Hans Peter Feldmanns »profil Nr. 6 vom 7.02.2000, ohne Worte«

Die Verbesserung von Oberösterreich, Projekt

Das Magazin profil, Nr. 6 vom 7. Februar, und Hans Peter Feldmanns »profil Nr. 6 vom 7.02.2000, ohne Worte«. Eine vergleichende Lektüre

Oswald Wiener hat einmal gesagt, selbst wenn er vollkommen besoffen sei, verstehe er immer noch problemlos den Spiegel. Das österreichische profil stellt kaum höhere Anforderungen. Man kann übrigens nicht nur, man sollte vor der Lektüre solcher Nachrichtenmagazine einige Schnäpse kippen. Besonders ratsam ist das in diesen Tagen, da man im Spiegel lesen muss, Pariser Gast-Eltern, die Wiener Austauschschüler ausladen, trieben diese direkt Haider in die Arme, oder im profil den Kommentar findet: »Wenn diese Regierung gut arbeitet, dann hat sie ihre Chance verdient.« Man wagt sich nicht vorzustellen, wie viele Menschen ihr Leben lassen müssen, wenn die FPÖ-ÖVP-Regierung gut arbeitet.

Oder greifen wir - nicht ganz grundlos - zur Ausgabe des profil vom 7. Februar: schwarz unterlegt die zweideutige Schlagzeile »Die Schande Europas«, dazu ein Bildchen von Jörg Haider und Wolfgang Schüssel, wie sie in der Hofburg am »3. Februar 2000, 13.05 Uhr« - historisch, historisch - den Koalitionsvertrag ratifizieren. Unter dem Spartentitel »Notstand« die Angabe: »Angst bei Unternehmern, Anlegern und Sparern«, unter »Widerstand»: »Sloterdijk, Streeruwitz, Jelinek, Fendrich etc.«. Diese Aufzählung ist, abgesehen von »etc.«, gar nicht lustig. Blättert man zum Wirtschaftsteil vor, folgt die Erläuterung, was mit »Notstand« gemeint ist: »Der Preis für Schwarz-Blau. Die Wirtschaft wird an den Folgen der FP-VP-Koalition jahrelang kiefeln«. Jessas, die Aktienkurse lassen bereits kräftig nach, der Export sinkt ins Bodenlose, da hammas, der einfache österreichische Rassist wird vermutlich am meisten unter Haider zu leiden haben. Dazu ein Bild von einer Mülltonne, in der u.a. Mozartkugeln, Skier, eine Dose Red Bull, ein Billett für die Wiener Staatsoper stecken.

Spätestens jetzt muss man nochmal zur Schnapsflasche greifen oder einfach Hans Peter Feldmanns »profil Nr. 6 vom 7.02.2000, ohne Worte« aufschlagen. Dort figuriert noch immer der Mozartkugel-Skier-Staatsopern-Müll, aber nicht mehr die larmoyante Klage über den Niedergang der Wirtschaft, den doch niemand gewollt habe. Das nenne ich Müll-Veredelung.

• • • •

* **Aufgabe 1**
Fasse den Absatz im Lesetext, der mit „Oder greifen wir“ beginnt, als kurze Liste zusammen und behalte dabei die wichtigsten Fakten.
* **Aufgabe 2**
Stimmen diese Aussagen mit dem Lesetext überein? Antworte jeweils mit Ja oder Nein und zitiere die entscheidenden Worte wörtlich.
(a) Oswald Wiener hat gesagt, er verstehe den Spiegel auch vollkommen betrunken ohne Probleme.
(b) In Feldmanns »profil Nr. 6 vom 7.02.2000, ohne Worte« ist der Müll aus der Mülltonne nicht mehr zu sehen.
(c) Die Aufzählung unter „Widerstand“ findet der Lesetext bis auf das „etc.“ gar nicht lustig.
Die Einträge werden hier nicht gebraucht.

• • • •

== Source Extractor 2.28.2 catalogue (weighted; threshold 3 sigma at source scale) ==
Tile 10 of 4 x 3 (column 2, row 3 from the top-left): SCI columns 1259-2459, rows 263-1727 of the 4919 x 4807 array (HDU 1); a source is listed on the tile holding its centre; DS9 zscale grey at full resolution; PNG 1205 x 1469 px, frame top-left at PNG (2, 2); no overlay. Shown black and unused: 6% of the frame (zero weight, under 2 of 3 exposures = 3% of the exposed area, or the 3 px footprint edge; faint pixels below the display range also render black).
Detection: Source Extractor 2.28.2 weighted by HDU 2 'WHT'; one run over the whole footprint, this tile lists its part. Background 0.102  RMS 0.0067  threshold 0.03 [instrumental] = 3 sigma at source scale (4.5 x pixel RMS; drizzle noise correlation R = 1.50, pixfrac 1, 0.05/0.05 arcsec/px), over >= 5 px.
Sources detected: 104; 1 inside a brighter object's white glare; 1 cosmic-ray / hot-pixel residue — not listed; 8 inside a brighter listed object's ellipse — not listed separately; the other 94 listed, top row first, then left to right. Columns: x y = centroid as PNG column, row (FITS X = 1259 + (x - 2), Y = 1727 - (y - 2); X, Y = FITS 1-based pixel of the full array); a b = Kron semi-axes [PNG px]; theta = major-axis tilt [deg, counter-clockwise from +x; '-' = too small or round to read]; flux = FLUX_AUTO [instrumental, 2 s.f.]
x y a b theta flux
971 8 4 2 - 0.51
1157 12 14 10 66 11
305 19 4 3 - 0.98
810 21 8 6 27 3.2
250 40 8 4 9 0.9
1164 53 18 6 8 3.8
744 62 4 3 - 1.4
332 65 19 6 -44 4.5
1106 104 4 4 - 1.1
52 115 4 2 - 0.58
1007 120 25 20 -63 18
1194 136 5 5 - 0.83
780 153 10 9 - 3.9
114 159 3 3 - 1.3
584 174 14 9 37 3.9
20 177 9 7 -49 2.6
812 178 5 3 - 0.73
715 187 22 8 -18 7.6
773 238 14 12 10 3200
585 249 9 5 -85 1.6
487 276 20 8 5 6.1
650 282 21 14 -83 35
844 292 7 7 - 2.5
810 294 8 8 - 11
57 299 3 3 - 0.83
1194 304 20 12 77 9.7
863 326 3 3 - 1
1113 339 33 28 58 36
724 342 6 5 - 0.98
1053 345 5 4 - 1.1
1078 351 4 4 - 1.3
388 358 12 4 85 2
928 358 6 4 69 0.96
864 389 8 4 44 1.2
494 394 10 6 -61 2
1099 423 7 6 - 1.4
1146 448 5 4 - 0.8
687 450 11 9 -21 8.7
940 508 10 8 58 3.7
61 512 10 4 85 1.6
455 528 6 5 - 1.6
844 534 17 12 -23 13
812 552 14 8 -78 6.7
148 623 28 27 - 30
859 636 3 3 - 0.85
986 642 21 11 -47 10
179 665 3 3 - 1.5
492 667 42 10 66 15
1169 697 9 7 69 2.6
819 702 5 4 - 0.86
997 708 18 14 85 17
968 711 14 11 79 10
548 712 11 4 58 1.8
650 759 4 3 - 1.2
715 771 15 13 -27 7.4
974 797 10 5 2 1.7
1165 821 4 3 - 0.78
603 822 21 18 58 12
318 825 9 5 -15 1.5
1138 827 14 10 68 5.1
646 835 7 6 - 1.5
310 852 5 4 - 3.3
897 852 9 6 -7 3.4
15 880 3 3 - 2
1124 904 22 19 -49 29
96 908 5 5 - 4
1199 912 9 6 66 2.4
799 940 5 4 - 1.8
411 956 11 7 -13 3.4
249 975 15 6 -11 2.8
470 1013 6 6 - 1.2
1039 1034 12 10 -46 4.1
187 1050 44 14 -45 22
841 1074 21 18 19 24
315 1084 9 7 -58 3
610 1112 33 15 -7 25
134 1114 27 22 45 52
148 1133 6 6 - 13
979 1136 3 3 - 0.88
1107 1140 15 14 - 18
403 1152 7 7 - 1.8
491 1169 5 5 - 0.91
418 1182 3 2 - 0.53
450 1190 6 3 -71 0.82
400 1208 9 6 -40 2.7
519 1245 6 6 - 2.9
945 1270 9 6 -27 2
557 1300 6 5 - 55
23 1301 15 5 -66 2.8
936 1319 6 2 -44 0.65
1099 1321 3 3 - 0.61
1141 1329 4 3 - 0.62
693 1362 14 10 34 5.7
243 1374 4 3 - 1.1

• • • •

* **Richtige Antwort 1**
- profil vom 7. Februar: schwarz unterlegte Schlagzeile „Die Schande Europas“, dazu ein Bild von Jörg Haider und Wolfgang Schüssel, die am 3. Februar 2000 um 13.05 Uhr in der Hofburg den Koalitionsvertrag ratifizieren.
- Unter „Notstand“ steht: Angst bei Unternehmern, Anlegern und Sparern.
- Unter „Widerstand“ stehen Sloterdijk, Streeruwitz, Jelinek, Fendrich etc.
- Der Wirtschaftsteil erklärt „Notstand“: Die Wirtschaft werde jahrelang an den Folgen der FP-VP-Koalition kiefeln.
- Spöttischer Kommentar: Aktienkurse und Export fallen, und der einfache österreichische Rassist werde wohl am meisten unter Haider leiden.
- Dazu ein Bild einer Mülltonne, unter anderem mit Mozartkugeln, Skiern, einer Dose Red Bull und einem Billett für die Wiener Staatsoper.

* **Richtige Antwort 2**
(a) Ja: „selbst wenn er vollkommen besoffen sei, verstehe er immer noch problemlos den Spiegel“
(b) Nein: „Dort figuriert noch immer der Mozartkugel-Skier-Staatsopern-Müll“
(c) Ja: „Diese Aufzählung ist, abgesehen von »etc.«, gar nicht lustig.“